Energy minister: Turkey will protect its energy rights in Mediterranean


Turkey will not allow any unilateral hydrocarbon drilling or exploration in the Eastern Mediterranean Sea, Energy and Natural Resources Minister Fatih Dönmez said yesterday.

"We will not allow a single-sided system where the rights of Turkey and the Turkish Republic of Northern Cyprus (TRNC) are ignored and where the parties on the island do not have a fair and equitable share. Turkey's attitude and stance on this issue is clear. We are determined to defend our rights and interests arising from international law until the end," Dönmez said during his speech at the 9th Exploration and Production Activity Consultation meeting in Ankara.

Turkey on many occasions has contested the Greek Cypriot administration's unilateral drilling activity for gas in the Eastern Mediterranean, saying Turkish Cypriots also have rights to the resources around the area.

According to the Greek Ekathimerini newspaper, Greek Cypriot Minister of Energy, Commerce, Industry and Tourism Yiorgos Lakkotrypis and Egypt's Oil Minister Tarek El-Molla signed an agreement on Wednesday for the construction of a sub-sea pipeline to export natural gas from Cyprus to Egypt. The pipeline will transfer natural gas from the island's Aphrodite natural gas field to a liquefaction plant based in the town of Edku in Egypt's Beheira governorate.

Cyprus was divided into a Turkish Cypriot state in the north and a Greek Cypriot administration in the south after the 1974 military coup was followed by violence against the island's Turkish people, and Turkey's intervention as a guarantor power. Negotiations over Cyprus resumed after a 2004 UN-backed Annan Plan to reunify the Turkish Cypriot and Greek Cypriot communities.

The reunification talks - brokered by UN Special Cyprus Envoy Espen Barth Eide - were launched in May 2015 to discuss a permanent settlement for the divided Mediterranean island.

The status of the island remains unresolved in spite of a series of discussions that resumed in May 2015.

There has been an on-and-off peace process over recent years, the latest failed initiative having taken place in Crans-Montana, Switzerland in July 2017 under the auspices of guarantor countries Turkey, Greece and the U.K., collapsing earlier this year.

Turkey, in its capacity as a guarantor on the island, has also strengthened its presence in the Mediterranean Sea with its seismic and drilling vessels - the Barbaros Hayrettin Paşa, Oruç Reis and Fatih.

The Fatih vessel will conduct its first drilling in the Mediterranean in the next few months, the minister revealed.

This drilling is based on success in Turkey's exploration and production industry, which has spent over $10 billion in the past 16 years.

"The exploration and production industry is creating $5 billion in value with its subsidiary industries today, but our potential is far above that," he said.

"We prevented imports of $20 billion in return for these investments; however, we are not at the point we want to be," he added.
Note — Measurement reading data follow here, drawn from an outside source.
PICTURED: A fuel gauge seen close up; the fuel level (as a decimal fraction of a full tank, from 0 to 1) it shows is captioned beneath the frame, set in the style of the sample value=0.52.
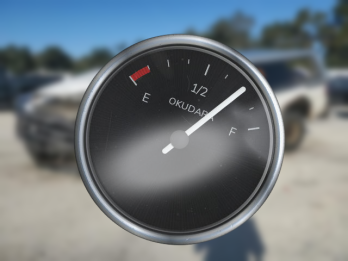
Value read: value=0.75
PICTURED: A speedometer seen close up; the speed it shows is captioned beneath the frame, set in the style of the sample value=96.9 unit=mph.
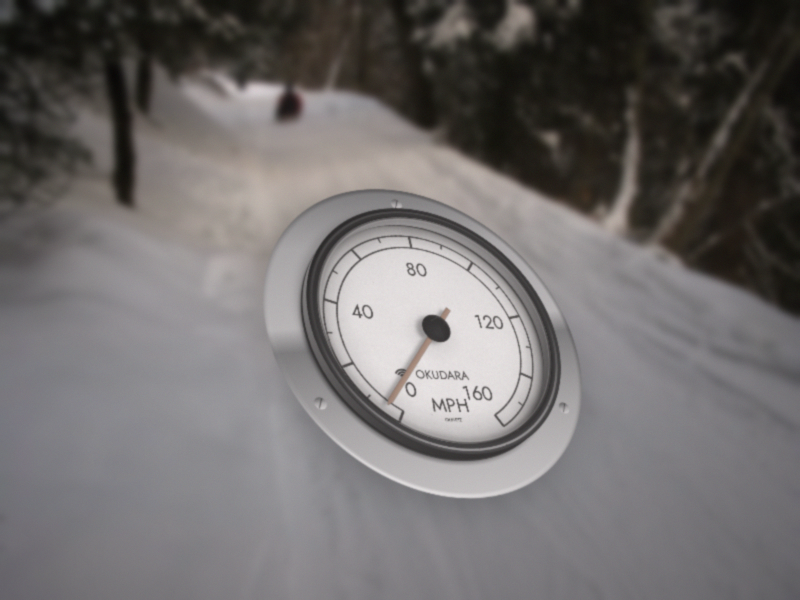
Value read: value=5 unit=mph
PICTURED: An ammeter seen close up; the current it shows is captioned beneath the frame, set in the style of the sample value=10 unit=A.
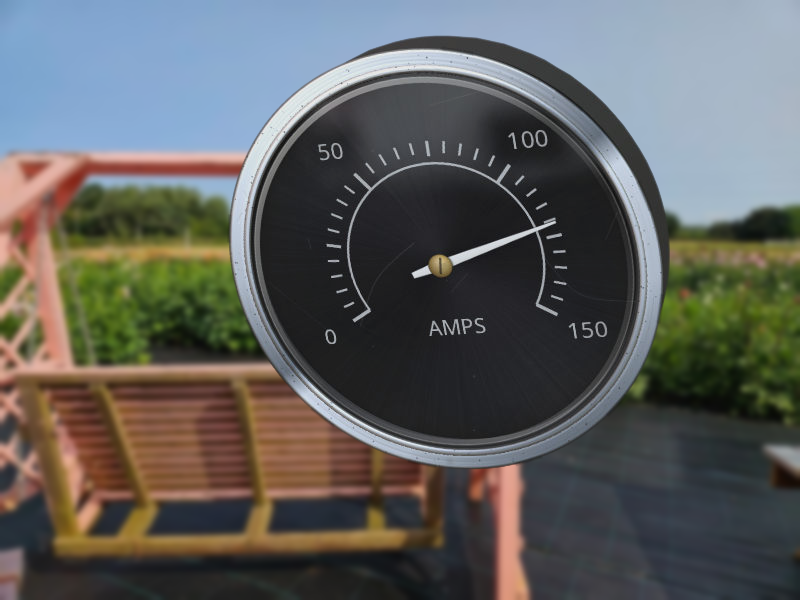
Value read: value=120 unit=A
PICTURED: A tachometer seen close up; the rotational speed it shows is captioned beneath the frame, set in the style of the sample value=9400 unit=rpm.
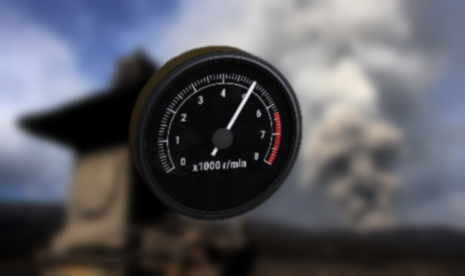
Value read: value=5000 unit=rpm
Dönmez also vowed that domestic production would increase to support a strong economy and encourage more energy independence by utilizing Turkey's local resources.
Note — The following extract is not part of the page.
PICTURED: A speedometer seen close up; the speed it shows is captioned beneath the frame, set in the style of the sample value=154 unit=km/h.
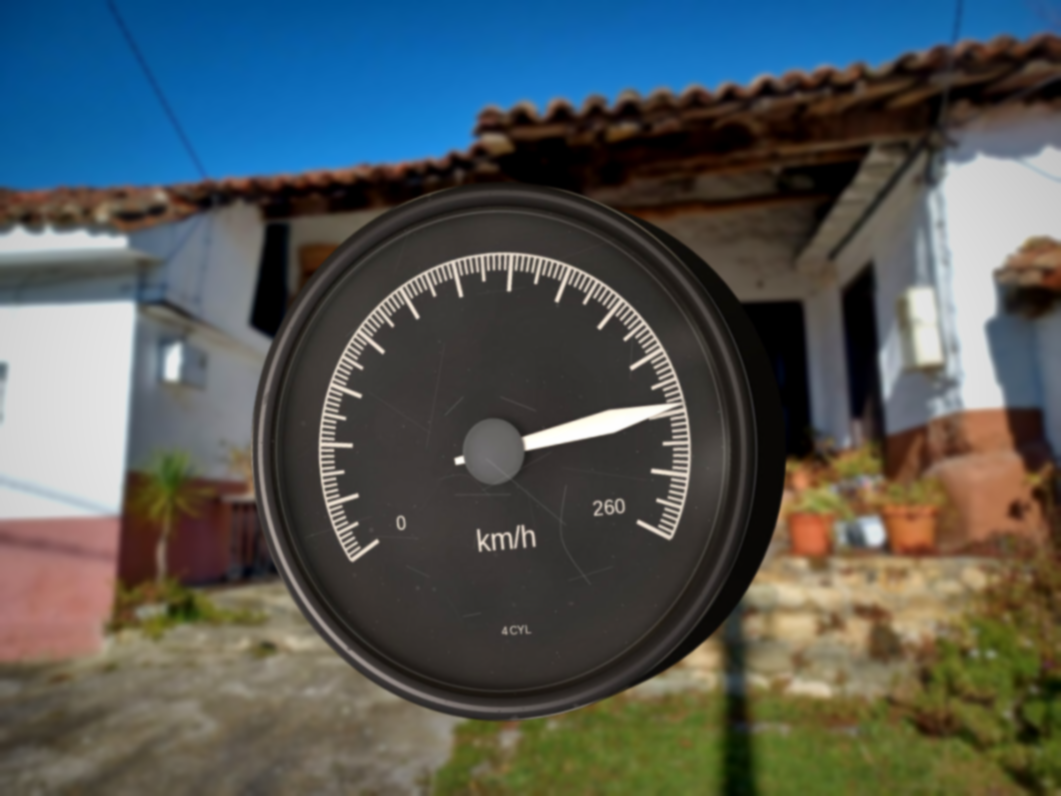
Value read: value=218 unit=km/h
Vowing that they will conduct more exploration and drilling, Dönmez said, "From this point of view, we have taken important steps recently toward increasing the exploration and production of hydrocarbons." We will unabatedly continue to work to change the color and destiny of this game, he added.

Pointing out that they resumed oil exploration activities in northern and southern border regions this year for the first time in 35 years, Dönmez said that they have collected gravity data from the air for the first time in Turkey and sampled rocks to update the region's geological map.

"We have made significant progress in unconventional works we initiated in Thrace and southeastern Anatolia. To determine and commercialize our non-conventional potential, we continue to make technology-intensive investments in this area through both private and public sectors," the minister concluded.